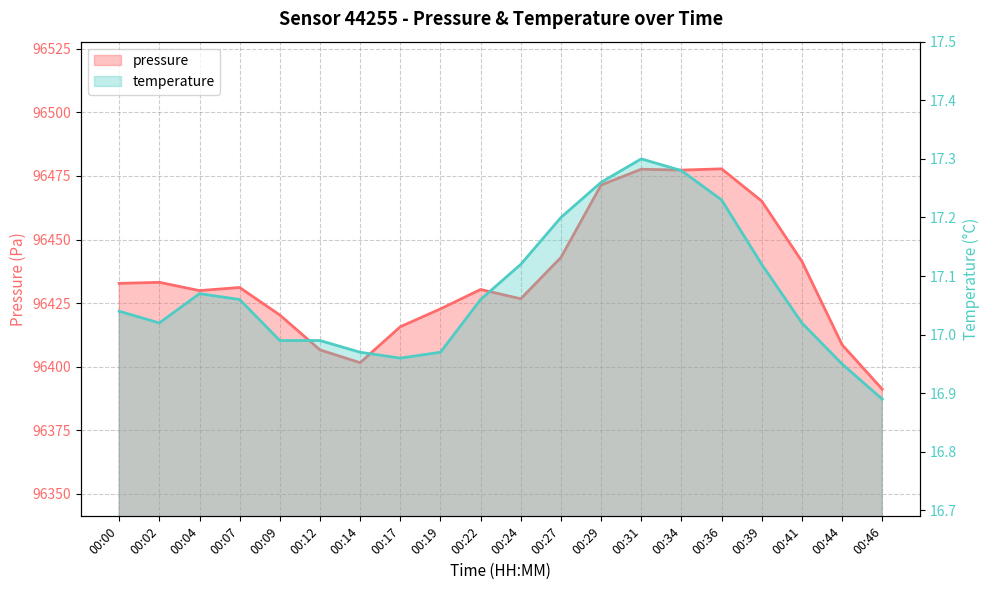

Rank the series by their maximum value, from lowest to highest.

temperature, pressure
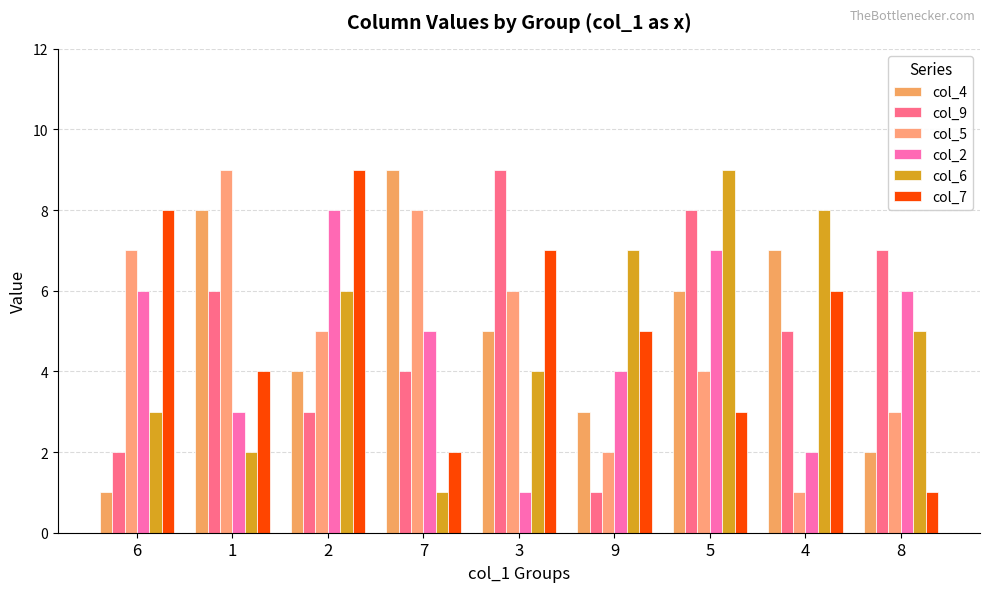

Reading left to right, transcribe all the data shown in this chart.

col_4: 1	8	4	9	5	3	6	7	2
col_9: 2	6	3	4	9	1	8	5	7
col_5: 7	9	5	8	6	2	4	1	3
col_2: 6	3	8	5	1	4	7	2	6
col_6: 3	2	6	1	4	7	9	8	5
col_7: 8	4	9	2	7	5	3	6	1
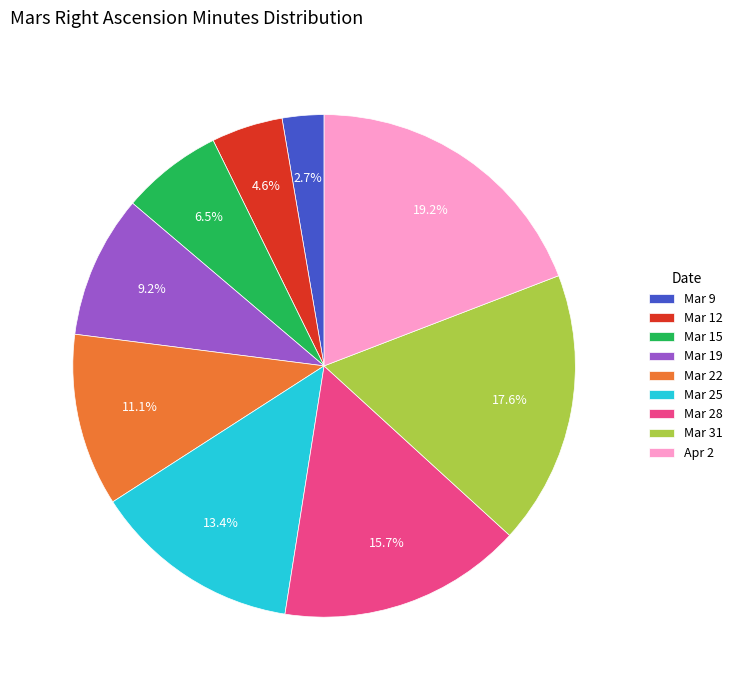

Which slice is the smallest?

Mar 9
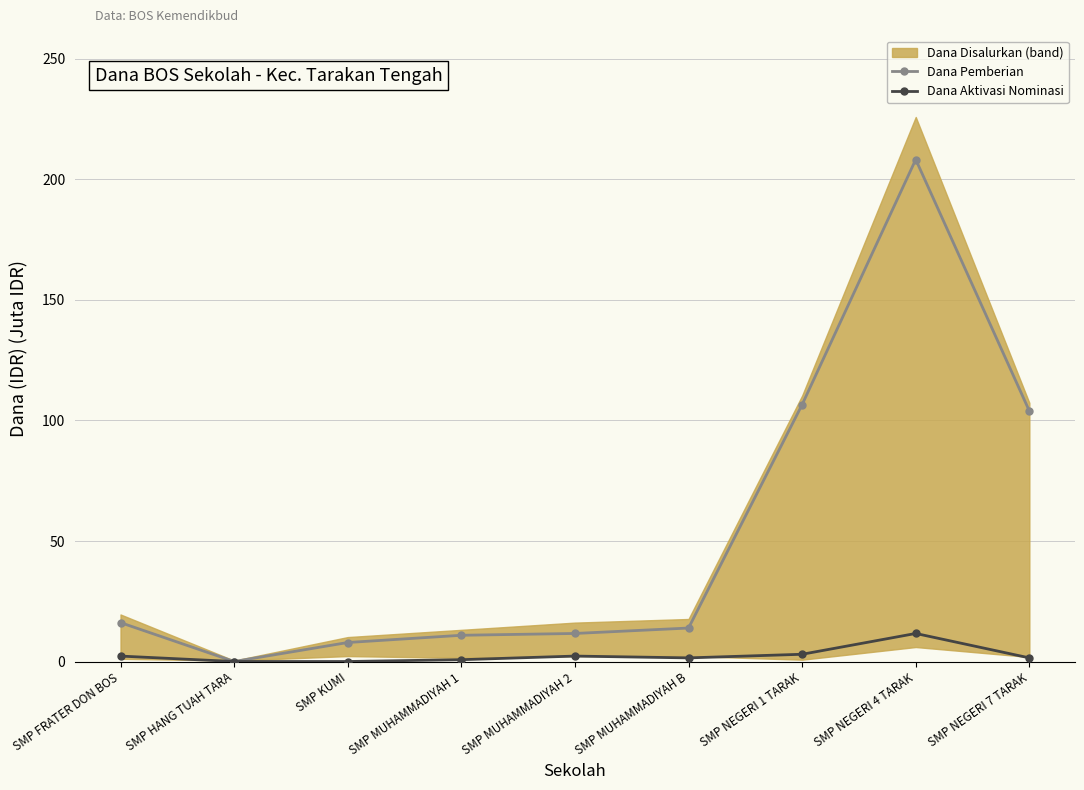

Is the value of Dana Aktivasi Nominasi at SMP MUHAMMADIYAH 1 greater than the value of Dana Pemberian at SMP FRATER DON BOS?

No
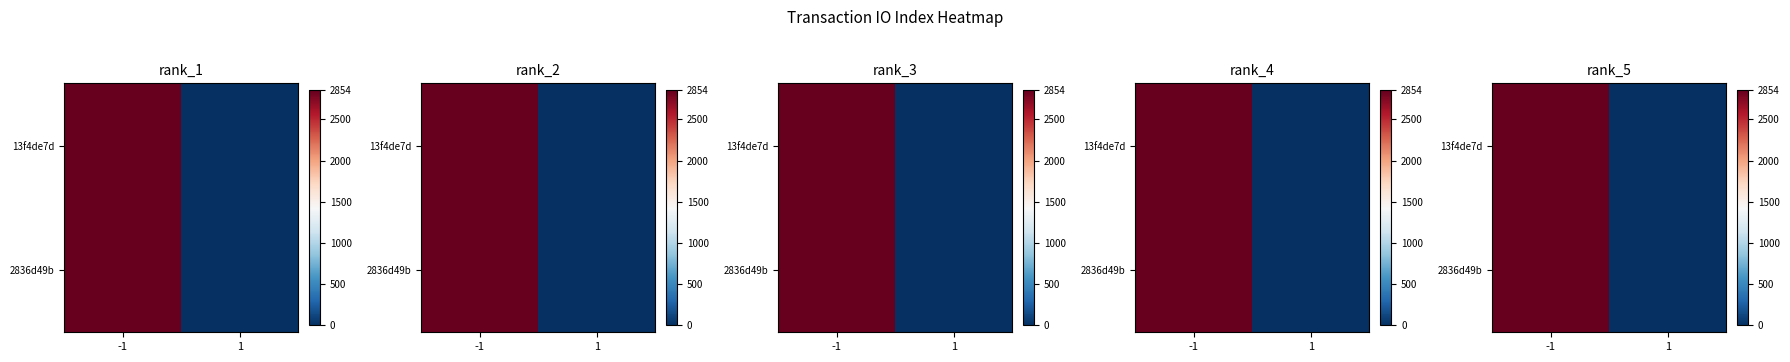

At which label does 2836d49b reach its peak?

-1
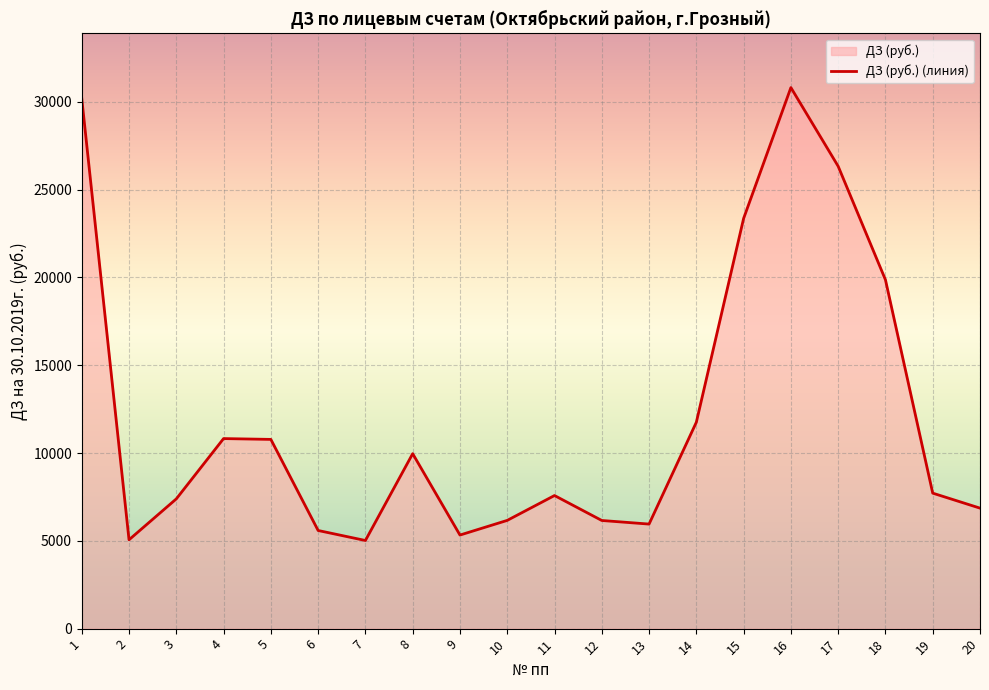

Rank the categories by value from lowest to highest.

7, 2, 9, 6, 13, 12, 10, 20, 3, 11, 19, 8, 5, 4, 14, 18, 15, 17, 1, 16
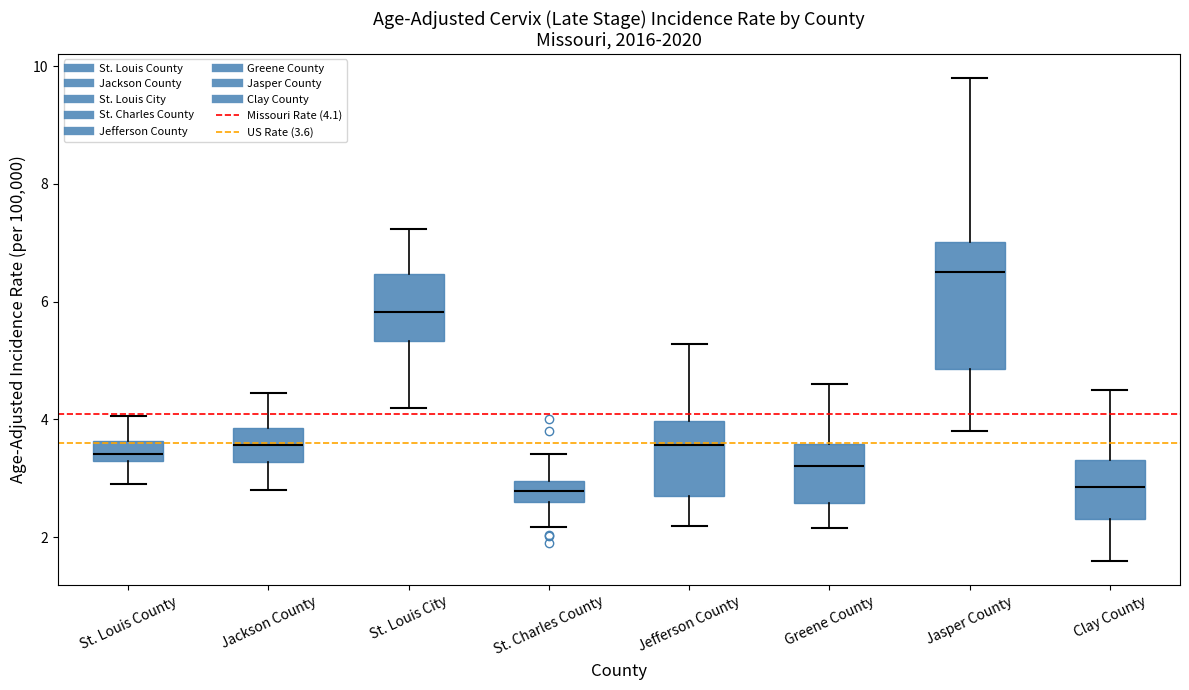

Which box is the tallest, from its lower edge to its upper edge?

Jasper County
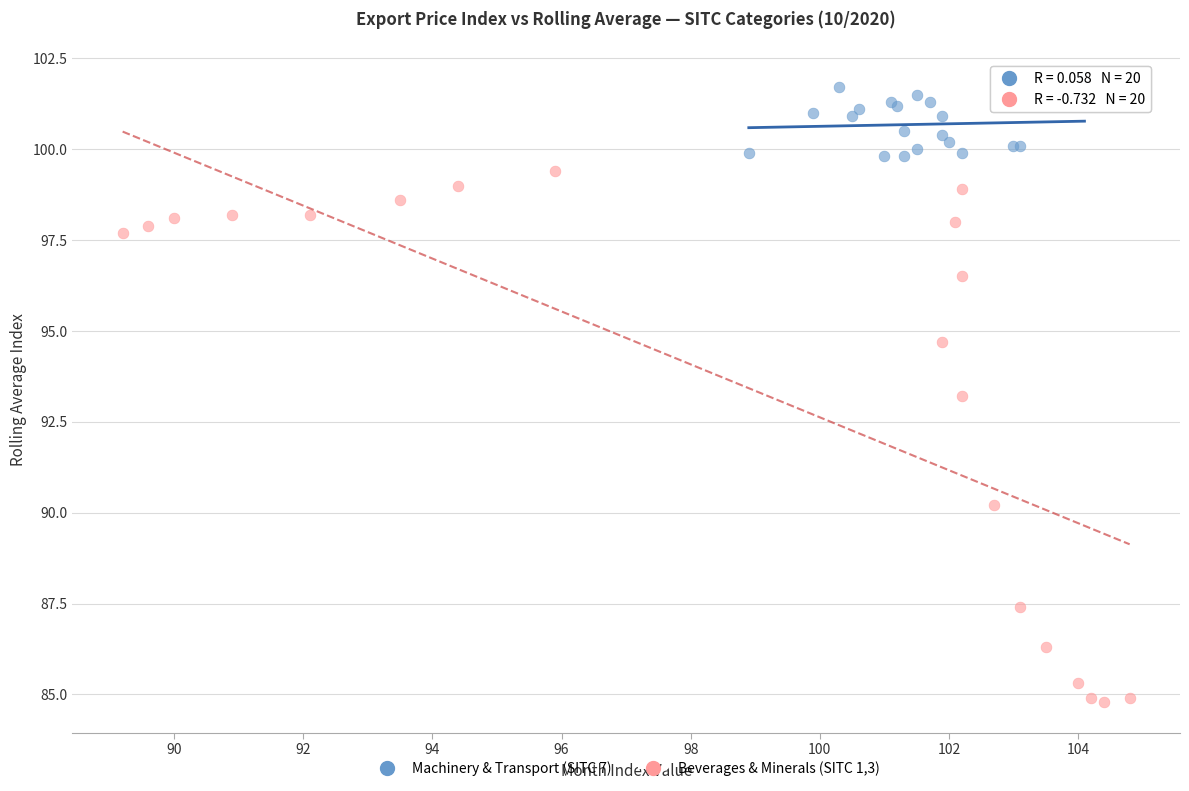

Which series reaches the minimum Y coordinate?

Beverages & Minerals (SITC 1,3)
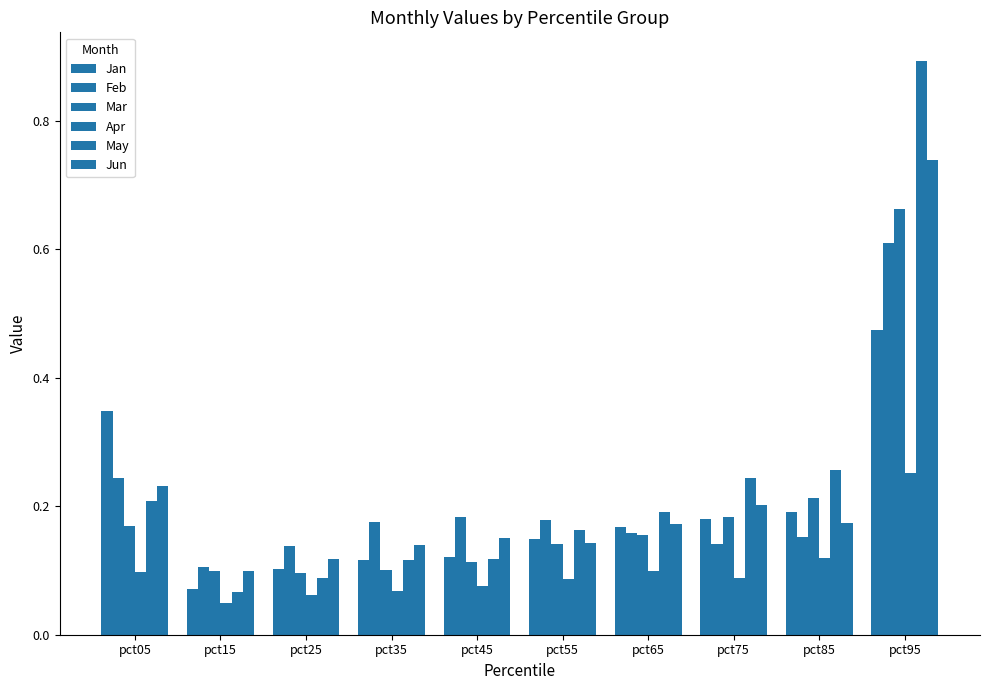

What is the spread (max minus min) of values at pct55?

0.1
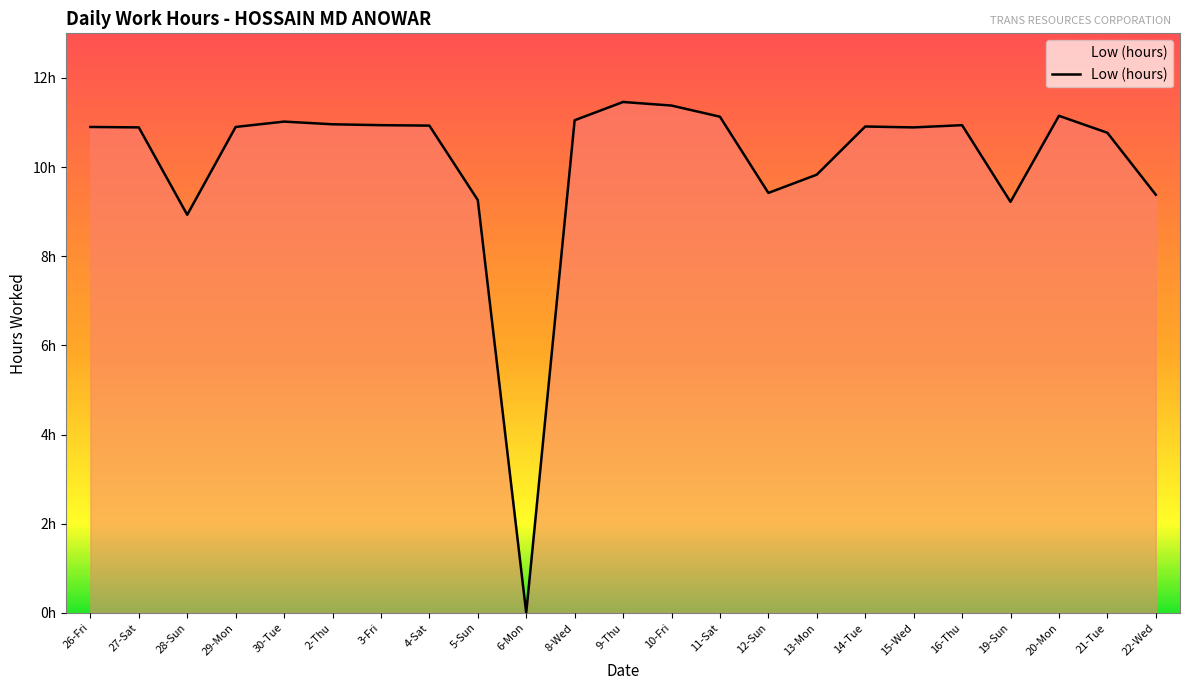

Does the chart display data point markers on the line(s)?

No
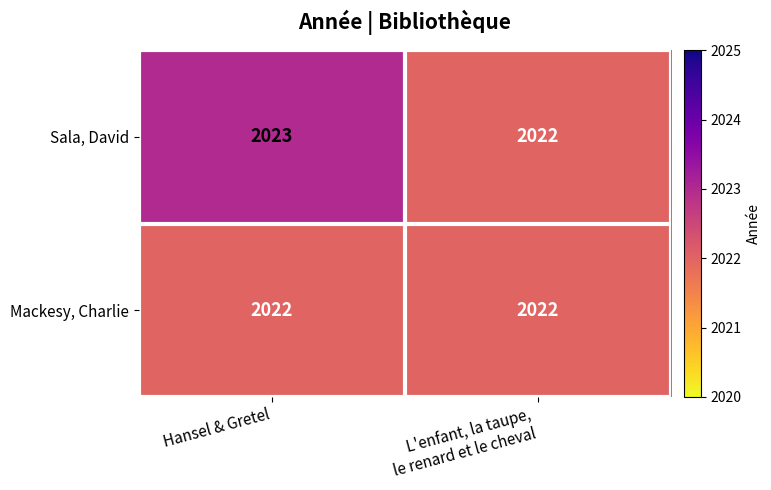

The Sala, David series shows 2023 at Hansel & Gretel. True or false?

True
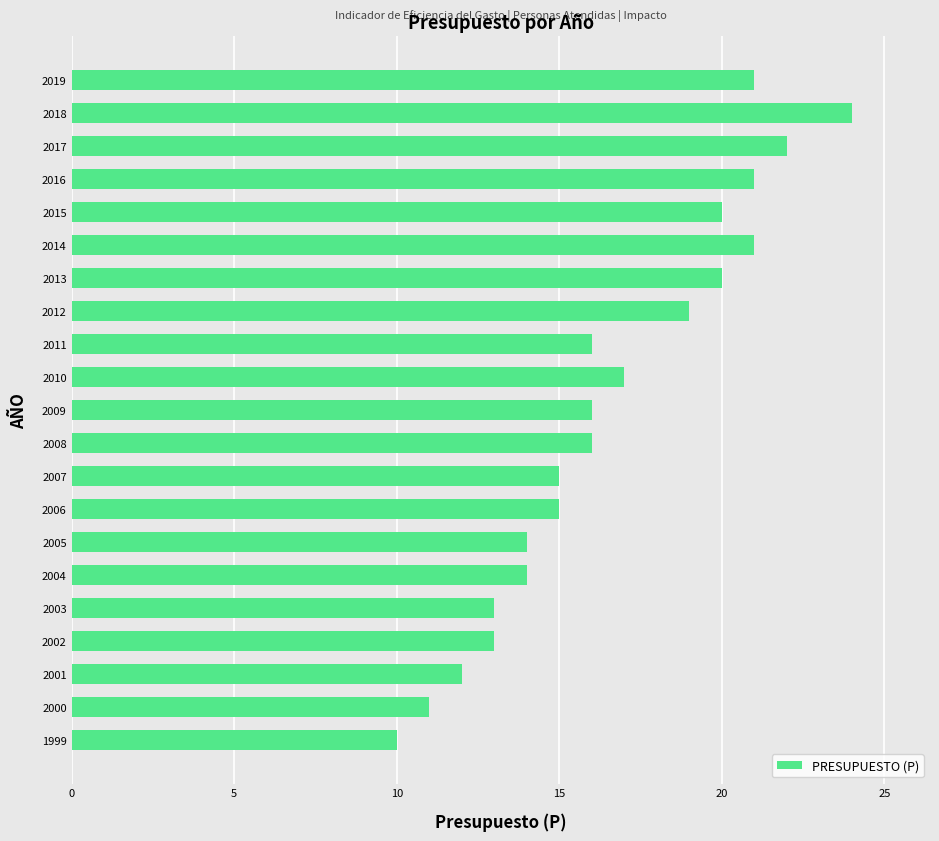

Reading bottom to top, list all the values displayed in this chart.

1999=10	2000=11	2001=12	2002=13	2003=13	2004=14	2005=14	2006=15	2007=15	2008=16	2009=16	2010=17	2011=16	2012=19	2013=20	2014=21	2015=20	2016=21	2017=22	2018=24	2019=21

- - - - -

§ **Work to complete**: Rewrite the listing above, replacing every "chart" with "graph" and leaving everything else unchanged. Leave out the pictures.

§ **Solution**:
Rank the series by their maximum value, from lowest to highest.

temperature, pressure

Reading left to right, transcribe all the data shown in this graph.

col_4: 1	8	4	9	5	3	6	7	2
col_9: 2	6	3	4	9	1	8	5	7
col_5: 7	9	5	8	6	2	4	1	3
col_2: 6	3	8	5	1	4	7	2	6
col_6: 3	2	6	1	4	7	9	8	5
col_7: 8	4	9	2	7	5	3	6	1

Which slice is the smallest?

Mar 9

Is the value of Dana Aktivasi Nominasi at SMP MUHAMMADIYAH 1 greater than the value of Dana Pemberian at SMP FRATER DON BOS?

No

At which label does 2836d49b reach its peak?

-1

Rank the categories by value from lowest to highest.

7, 2, 9, 6, 13, 12, 10, 20, 3, 11, 19, 8, 5, 4, 14, 18, 15, 17, 1, 16

Which box is the tallest, from its lower edge to its upper edge?

Jasper County

Which series reaches the minimum Y coordinate?

Beverages & Minerals (SITC 1,3)

What is the spread (max minus min) of values at pct55?

0.1

Does the graph display data point markers on the line(s)?

No

The Sala, David series shows 2023 at Hansel & Gretel. True or false?

True

Reading bottom to top, list all the values displayed in this graph.

1999=10	2000=11	2001=12	2002=13	2003=13	2004=14	2005=14	2006=15	2007=15	2008=16	2009=16	2010=17	2011=16	2012=19	2013=20	2014=21	2015=20	2016=21	2017=22	2018=24	2019=21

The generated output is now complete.